→ YOUR INSTRUCTIONS:
Gather every line in the listing below that contains the word "Combined".

→ EXERCISE DATA:
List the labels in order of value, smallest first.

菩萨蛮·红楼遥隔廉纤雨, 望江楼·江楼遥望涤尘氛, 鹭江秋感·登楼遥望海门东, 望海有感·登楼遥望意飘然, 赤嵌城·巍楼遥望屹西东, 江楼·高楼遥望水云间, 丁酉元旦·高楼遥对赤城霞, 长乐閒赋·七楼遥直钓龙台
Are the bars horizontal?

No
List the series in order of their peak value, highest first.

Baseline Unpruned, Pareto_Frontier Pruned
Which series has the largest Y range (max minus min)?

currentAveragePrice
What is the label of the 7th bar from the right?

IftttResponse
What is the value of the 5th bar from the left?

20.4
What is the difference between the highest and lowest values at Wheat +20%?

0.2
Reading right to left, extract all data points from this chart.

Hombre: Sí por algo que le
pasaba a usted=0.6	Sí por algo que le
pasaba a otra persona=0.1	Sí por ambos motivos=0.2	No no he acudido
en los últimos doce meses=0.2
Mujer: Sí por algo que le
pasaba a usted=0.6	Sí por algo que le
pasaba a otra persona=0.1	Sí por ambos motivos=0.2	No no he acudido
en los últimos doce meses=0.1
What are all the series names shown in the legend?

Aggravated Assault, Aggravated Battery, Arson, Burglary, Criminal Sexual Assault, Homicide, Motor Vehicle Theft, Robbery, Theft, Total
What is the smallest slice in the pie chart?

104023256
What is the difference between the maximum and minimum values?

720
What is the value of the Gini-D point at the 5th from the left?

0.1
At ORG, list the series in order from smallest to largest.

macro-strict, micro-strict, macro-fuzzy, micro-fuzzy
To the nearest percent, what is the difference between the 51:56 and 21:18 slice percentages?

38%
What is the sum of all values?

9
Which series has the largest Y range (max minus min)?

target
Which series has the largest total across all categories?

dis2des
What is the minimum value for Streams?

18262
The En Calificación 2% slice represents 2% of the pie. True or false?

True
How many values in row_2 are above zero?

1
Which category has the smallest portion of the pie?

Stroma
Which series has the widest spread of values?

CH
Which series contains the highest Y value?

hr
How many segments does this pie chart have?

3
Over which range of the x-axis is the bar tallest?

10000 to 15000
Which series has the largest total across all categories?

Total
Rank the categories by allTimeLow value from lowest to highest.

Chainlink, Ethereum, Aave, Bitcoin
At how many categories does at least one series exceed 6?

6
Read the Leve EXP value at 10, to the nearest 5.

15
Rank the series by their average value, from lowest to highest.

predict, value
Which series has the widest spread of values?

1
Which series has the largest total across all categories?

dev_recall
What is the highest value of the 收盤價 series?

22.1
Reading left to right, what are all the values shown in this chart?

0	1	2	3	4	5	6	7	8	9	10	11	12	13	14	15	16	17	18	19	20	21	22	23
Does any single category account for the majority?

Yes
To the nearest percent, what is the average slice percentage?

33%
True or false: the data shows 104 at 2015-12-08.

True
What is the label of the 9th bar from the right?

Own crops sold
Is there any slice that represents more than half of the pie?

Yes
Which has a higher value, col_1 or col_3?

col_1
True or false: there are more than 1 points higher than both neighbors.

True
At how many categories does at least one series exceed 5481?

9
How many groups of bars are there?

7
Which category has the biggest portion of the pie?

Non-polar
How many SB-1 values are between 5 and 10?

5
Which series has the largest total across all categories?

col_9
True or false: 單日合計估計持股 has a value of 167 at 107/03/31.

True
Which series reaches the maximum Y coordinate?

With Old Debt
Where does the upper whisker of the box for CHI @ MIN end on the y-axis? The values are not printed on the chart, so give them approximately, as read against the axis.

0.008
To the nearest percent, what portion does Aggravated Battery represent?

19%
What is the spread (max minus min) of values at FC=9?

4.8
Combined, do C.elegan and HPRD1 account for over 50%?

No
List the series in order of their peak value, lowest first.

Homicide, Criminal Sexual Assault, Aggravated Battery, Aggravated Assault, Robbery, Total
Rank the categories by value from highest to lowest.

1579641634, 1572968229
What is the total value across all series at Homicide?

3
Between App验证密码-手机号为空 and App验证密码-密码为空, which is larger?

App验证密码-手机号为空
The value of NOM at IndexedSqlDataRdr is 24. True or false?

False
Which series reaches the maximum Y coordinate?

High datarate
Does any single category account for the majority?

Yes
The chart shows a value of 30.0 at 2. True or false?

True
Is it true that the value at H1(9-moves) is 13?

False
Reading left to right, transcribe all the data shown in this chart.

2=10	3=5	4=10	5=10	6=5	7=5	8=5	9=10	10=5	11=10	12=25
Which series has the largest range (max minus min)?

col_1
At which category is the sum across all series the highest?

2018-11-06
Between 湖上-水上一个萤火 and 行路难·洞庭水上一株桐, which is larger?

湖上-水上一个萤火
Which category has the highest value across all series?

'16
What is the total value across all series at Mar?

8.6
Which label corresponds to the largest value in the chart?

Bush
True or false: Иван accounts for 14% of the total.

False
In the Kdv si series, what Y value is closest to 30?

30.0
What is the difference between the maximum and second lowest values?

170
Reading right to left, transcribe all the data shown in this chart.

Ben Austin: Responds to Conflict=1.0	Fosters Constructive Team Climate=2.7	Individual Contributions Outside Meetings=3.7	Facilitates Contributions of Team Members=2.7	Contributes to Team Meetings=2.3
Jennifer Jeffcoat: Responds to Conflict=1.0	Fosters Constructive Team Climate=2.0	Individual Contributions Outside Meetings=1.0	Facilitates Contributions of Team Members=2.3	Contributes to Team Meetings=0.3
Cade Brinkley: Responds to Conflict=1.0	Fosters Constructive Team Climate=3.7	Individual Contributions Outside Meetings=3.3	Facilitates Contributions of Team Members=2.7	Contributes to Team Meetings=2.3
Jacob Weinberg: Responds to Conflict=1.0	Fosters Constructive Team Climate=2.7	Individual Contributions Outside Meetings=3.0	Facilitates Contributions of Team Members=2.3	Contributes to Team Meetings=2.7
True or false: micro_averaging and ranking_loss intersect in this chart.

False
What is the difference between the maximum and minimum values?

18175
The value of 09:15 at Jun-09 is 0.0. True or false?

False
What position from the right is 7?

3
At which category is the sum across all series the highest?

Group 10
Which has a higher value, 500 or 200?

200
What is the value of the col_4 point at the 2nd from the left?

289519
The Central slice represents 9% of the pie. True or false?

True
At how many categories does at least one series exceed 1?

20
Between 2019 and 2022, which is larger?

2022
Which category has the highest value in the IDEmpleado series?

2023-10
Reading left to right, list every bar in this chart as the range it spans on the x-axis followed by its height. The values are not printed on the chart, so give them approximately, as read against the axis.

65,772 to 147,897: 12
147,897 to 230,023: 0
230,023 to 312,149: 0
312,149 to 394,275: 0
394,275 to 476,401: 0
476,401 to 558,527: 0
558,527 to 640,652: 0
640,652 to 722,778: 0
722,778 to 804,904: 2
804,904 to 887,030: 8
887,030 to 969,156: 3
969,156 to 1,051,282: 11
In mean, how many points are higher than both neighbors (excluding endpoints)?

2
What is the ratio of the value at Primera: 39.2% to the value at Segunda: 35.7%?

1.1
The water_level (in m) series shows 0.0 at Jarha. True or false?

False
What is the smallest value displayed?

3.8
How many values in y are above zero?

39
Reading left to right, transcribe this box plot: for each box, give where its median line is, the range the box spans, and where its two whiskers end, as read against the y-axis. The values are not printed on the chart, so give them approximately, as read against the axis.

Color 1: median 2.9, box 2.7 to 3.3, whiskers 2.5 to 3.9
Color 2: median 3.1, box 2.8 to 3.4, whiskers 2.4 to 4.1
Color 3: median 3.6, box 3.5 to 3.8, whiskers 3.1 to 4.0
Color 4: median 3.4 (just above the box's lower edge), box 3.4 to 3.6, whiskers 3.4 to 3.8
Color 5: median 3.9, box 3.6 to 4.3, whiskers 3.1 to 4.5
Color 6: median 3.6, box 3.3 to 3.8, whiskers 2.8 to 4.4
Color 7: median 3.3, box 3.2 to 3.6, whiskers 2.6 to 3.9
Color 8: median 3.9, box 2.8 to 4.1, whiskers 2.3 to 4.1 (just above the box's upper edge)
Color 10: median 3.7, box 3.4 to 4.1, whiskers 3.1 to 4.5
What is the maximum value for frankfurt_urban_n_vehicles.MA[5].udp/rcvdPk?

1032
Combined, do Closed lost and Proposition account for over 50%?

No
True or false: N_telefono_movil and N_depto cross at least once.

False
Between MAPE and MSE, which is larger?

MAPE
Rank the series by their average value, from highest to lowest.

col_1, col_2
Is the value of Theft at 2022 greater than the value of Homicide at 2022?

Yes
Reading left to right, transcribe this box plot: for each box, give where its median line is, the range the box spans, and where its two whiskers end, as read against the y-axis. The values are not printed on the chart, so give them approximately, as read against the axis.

→ ANSWER SECTION:
Combined, do C.elegan and HPRD1 account for over 50%?
Combined, do Closed lost and Proposition account for over 50%?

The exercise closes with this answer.